(GIVEN ENTRIES)

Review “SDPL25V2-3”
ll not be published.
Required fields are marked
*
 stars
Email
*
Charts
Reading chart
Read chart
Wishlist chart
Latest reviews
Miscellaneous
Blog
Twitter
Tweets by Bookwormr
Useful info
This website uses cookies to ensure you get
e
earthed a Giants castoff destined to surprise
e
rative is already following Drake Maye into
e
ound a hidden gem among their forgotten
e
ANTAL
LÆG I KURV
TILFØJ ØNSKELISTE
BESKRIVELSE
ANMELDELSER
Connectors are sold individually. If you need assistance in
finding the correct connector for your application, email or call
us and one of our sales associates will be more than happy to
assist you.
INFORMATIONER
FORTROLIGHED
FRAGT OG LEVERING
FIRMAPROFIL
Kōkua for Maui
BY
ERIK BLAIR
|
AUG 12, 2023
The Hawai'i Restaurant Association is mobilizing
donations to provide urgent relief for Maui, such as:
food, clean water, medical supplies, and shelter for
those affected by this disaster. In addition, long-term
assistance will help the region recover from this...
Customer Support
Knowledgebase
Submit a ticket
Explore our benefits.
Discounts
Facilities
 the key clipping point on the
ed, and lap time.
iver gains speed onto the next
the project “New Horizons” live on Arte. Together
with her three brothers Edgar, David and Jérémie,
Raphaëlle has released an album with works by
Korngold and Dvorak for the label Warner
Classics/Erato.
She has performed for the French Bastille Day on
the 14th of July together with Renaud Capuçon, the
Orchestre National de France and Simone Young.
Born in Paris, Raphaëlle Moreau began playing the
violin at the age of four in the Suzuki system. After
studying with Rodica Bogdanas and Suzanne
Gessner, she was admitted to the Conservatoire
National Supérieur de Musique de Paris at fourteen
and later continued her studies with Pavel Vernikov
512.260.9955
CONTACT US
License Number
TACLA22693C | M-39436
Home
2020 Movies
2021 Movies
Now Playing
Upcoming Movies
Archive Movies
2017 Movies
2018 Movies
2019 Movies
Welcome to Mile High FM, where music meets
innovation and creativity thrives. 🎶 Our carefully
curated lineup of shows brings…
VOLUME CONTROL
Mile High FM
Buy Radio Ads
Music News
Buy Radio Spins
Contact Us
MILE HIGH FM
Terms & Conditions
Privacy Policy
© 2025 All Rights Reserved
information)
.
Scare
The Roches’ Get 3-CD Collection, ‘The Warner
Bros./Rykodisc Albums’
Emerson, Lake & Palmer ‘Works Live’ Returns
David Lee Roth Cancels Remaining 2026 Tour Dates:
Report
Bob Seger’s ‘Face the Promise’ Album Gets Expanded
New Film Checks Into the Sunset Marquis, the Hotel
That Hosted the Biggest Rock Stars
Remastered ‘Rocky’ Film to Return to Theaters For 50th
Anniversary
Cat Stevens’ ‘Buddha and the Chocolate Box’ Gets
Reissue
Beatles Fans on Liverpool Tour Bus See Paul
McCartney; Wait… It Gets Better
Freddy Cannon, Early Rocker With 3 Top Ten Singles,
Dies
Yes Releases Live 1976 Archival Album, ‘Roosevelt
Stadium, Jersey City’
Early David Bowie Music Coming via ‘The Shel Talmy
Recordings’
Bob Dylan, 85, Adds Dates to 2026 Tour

(WHAT YOU SHOULD DO) Every line above must be reproduced exactly as it stands.

(WRITTEN RESPONSE)
Review “SDPL25V2-3”
ll not be published.
Required fields are marked
*
 stars
Email
*
Charts
Reading chart
Read chart
Wishlist chart
Latest reviews
Miscellaneous
Blog
Twitter
Tweets by Bookwormr
Useful info
This website uses cookies to ensure you get
e
earthed a Giants castoff destined to surprise
e
rative is already following Drake Maye into
e
ound a hidden gem among their forgotten
e
ANTAL
LÆG I KURV
TILFØJ ØNSKELISTE
BESKRIVELSE
ANMELDELSER
Connectors are sold individually. If you need assistance in
finding the correct connector for your application, email or call
us and one of our sales associates will be more than happy to
assist you.
INFORMATIONER
FORTROLIGHED
FRAGT OG LEVERING
FIRMAPROFIL
Kōkua for Maui
BY
ERIK BLAIR
|
AUG 12, 2023
The Hawai'i Restaurant Association is mobilizing
donations to provide urgent relief for Maui, such as:
food, clean water, medical supplies, and shelter for
those affected by this disaster. In addition, long-term
assistance will help the region recover from this...
Customer Support
Knowledgebase
Submit a ticket
Explore our benefits.
Discounts
Facilities
 the key clipping point on the
ed, and lap time.
iver gains speed onto the next
the project “New Horizons” live on Arte. Together
with her three brothers Edgar, David and Jérémie,
Raphaëlle has released an album with works by
Korngold and Dvorak for the label Warner
Classics/Erato.
She has performed for the French Bastille Day on
the 14th of July together with Renaud Capuçon, the
Orchestre National de France and Simone Young.
Born in Paris, Raphaëlle Moreau began playing the
violin at the age of four in the Suzuki system. After
studying with Rodica Bogdanas and Suzanne
Gessner, she was admitted to the Conservatoire
National Supérieur de Musique de Paris at fourteen
and later continued her studies with Pavel Vernikov
512.260.9955
CONTACT US
License Number
TACLA22693C | M-39436
Home
2020 Movies
2021 Movies
Now Playing
Upcoming Movies
Archive Movies
2017 Movies
2018 Movies
2019 Movies
Welcome to Mile High FM, where music meets
innovation and creativity thrives. 🎶 Our carefully
curated lineup of shows brings…
VOLUME CONTROL
Mile High FM
Buy Radio Ads
Music News
Buy Radio Spins
Contact Us
MILE HIGH FM
Terms & Conditions
Privacy Policy
© 2025 All Rights Reserved
information)
.
Scare
The Roches’ Get 3-CD Collection, ‘The Warner
Bros./Rykodisc Albums’
Emerson, Lake & Palmer ‘Works Live’ Returns
David Lee Roth Cancels Remaining 2026 Tour Dates:
Report
Bob Seger’s ‘Face the Promise’ Album Gets Expanded
New Film Checks Into the Sunset Marquis, the Hotel
That Hosted the Biggest Rock Stars
Remastered ‘Rocky’ Film to Return to Theaters For 50th
Anniversary
Cat Stevens’ ‘Buddha and the Chocolate Box’ Gets
Reissue
Beatles Fans on Liverpool Tour Bus See Paul
McCartney; Wait… It Gets Better
Freddy Cannon, Early Rocker With 3 Top Ten Singles,
Dies
Yes Releases Live 1976 Archival Album, ‘Roosevelt
Stadium, Jersey City’
Early David Bowie Music Coming via ‘The Shel Talmy
Recordings’
Bob Dylan, 85, Adds Dates to 2026 Tour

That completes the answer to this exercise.